The won rose to the highest level in more than a week after South Korea’s gross domestic product increased the most in two years, beating forecasts. Government bonds gained, pushing the five-year yield to a two-week low.
Asia’s fourth-largest economy expanded 0.9 percent in the first quarter from the previous three months, when it grew 0.3 percent, the Bank of Korea said today. That exceeded the 0.7 percent median estimate of 15 economists in a Bloomberg News survey. The Kospi index advanced to a three-week high as investors bought more constituent shares, exchange data show.
The won climbed 0.5 percent to 1,112.14 per dollar in Seoul, according to data compiled by Bloomberg. It touched 1,111.24, the strongest level since April 17. One-month implied volatility, a measure of expected moves in the exchange rate used to price options, dropped 35 basis points, or 0.35 percentage point, to 7.45 percent.

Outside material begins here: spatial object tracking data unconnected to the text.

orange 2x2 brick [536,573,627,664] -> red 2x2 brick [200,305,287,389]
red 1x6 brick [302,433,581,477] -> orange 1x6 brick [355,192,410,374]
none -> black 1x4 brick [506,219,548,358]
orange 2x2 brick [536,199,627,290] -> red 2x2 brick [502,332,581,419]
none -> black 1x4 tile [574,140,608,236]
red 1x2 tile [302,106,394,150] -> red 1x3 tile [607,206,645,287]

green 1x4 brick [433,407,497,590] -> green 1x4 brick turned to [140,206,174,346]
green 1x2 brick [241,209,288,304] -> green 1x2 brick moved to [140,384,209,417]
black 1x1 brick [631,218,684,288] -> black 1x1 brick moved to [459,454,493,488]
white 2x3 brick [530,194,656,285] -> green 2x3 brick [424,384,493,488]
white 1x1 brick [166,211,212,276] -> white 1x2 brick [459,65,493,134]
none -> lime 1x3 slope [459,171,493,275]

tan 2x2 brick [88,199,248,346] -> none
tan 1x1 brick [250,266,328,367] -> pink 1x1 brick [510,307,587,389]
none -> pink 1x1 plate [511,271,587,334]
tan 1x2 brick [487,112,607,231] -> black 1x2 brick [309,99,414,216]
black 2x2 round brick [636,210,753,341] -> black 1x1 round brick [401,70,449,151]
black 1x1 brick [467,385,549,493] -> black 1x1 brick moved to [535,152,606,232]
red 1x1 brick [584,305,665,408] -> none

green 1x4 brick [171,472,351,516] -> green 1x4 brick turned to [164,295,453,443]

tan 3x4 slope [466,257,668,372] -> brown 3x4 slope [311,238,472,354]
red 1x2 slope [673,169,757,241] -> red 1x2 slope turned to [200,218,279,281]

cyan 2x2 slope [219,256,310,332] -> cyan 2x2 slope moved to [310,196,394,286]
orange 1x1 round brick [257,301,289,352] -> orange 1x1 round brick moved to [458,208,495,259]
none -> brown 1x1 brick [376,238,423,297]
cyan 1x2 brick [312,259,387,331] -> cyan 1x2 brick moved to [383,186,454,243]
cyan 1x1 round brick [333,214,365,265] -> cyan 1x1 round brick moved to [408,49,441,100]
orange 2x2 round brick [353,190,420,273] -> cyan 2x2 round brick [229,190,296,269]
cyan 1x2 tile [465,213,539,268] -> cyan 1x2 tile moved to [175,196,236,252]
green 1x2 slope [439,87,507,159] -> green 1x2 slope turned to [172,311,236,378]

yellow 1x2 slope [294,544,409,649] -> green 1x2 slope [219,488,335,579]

“Sentiment is bolstered by the better-than-expected GDP data, providing some impetus to the won,” said Hong Seok Chan, a Seoul-based currency analyst at Daishin Economic Research Institute. “Still, it seems to be hard for the won to break through the 1,110 level amid concern the government may step in to prevent rapid gains given the yen’s weakness.”
A slide in the yen has only started to affect the South Korean economy, central bank Governor Kim Choong Soo said yesterday, adding that policy makers are closely looking at the Japanese currency’s movement. The strong won and the weak yen are still concerns, according to Lee Won Hee, chief financial officer at Hyundai Motor Co., which today reported a 15 percent drop in net income for the first quarter.
The Japanese currency fell 13 percent against the dollar this year, while the won dropped 4.2 percent per dollar and climbed 10 percent against the yen, according to data compiled by Bloomberg.
The yield on the 2.75 percent government bonds due March 2018 fell six basis points to 2.62 percent, the lowest since April 10, according to prices from Korea Exchange Inc.